Blimey this is dark. Vicky Jones' twisted comedy about a couple in a toxic, games-playing (in more than one sense) relationship was first seen in 2014 with a different cast and here it is at Soho again, its ability to shock undiminished. Just over an hour long – and realistically I think that's enough for anybody to stomach – it packs one hell of a provocative punch. It's also a tremendously accomplished fusion of writing, performance and stagecraft, that entertains as much as it shocks.
As with her more recent piece Touch, Jones proves a master at creating multi-layered characters, who express themselves in pithy, smart dialogue with a potent sense of roiling disquiet discernible beneath their urbane exteriors. Harry and Jo are first seen participating in frantic but unenthusiastic sofa sex, Jo distracting herself from the erotic tedium by eating Wotsits and frequently changing the TV channels with a remote control. It's funny, rather sad and a bit uncomfortable. Any discomfort prompted by this unedifying opening image is as nothing however compared with what follows.
Jones' characters – recognisable if not necessarily likeable – have no filter and taboo topics such as rape, domestic violence, control, childlessness, infidelity are dragged into the open to have a sometimes surprising light shine upon them. In it's forensic, unflinching examination of the casual cruelty couples inflict on each other, the piece often resembles Patrick Marber's Closer, and displays a similar mordant, intelligent wit. There are also shades of Who's Afraid Of Virginia Woolf? in the use of childlessness as a marital weapon and the way Jo and Harry turn on the unfortunate interloper who turns up in distress to witness their epically dark night of the soul.

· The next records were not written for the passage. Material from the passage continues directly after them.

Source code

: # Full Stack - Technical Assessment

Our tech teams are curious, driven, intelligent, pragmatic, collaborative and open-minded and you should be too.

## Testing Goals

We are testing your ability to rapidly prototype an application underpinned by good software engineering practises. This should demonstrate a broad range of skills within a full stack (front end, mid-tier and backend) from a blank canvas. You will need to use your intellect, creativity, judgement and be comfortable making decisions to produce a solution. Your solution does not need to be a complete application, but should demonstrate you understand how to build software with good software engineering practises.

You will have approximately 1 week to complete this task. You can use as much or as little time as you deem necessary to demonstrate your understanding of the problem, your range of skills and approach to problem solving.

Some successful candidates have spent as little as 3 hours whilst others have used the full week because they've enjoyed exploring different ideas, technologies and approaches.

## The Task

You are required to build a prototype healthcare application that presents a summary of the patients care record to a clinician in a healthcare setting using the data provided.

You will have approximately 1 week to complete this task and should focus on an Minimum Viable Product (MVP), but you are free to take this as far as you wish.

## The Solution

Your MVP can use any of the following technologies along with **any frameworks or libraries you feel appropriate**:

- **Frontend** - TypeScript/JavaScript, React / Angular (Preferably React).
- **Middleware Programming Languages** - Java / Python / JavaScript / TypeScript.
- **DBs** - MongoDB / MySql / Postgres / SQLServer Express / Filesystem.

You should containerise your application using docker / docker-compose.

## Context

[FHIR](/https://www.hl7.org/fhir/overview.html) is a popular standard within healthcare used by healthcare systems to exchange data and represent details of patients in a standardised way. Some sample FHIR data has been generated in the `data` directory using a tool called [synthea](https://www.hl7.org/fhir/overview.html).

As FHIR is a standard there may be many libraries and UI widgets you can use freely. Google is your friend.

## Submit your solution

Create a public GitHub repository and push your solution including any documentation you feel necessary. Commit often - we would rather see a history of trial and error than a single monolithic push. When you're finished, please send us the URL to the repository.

The acting is astonishing: detailed and unsparing. John Hopkins and Tuppence Middleton utterly convince as a pair of sexy, messed-up oddballs whose loathing for each other is equalled only by their loathing for themselves. Hopkins brilliantly runs the gamut between alpha male and wheedling loser, finding many colours in between, while Middleton turns Jo's emotional ambiguity into something thrilling and unsettling. Julia Sandiford's Kerry – the upset visitor with her own agenda – is impressively steely yet brittle, despite her character feeling a little like a plot device, a rare misstep in this otherwise remarkable script.
Anthony Lamble's fancifully elegant city apartment set serves as a metaphor for the play itself in that nothing is as straightforward as it appears: bookshelves float in a night sky, there are hidden troughs on each side into which characters empty endless bottles of red wine like so much emotional blood-letting, a skeletal staircase leads into a void. Steve Marmion's tense, note-perfect staging plays out like a compulsive, red-raw mash-up of parlour game, therapy session and edgy sitcom, the fascination level being further upped by the fact that it is never clear who is telling the truth, and who is in control. Jones skilfully drip-feeds information about her characters; stop listening for a moment – not that you'll want to – and you may miss something vital.
This compelling combination of unpalatable truth, hilarity and brazen nastiness may prove too uncomfortable for some couples, while single people might just be thanking their lucky stars. I thought it was brilliant.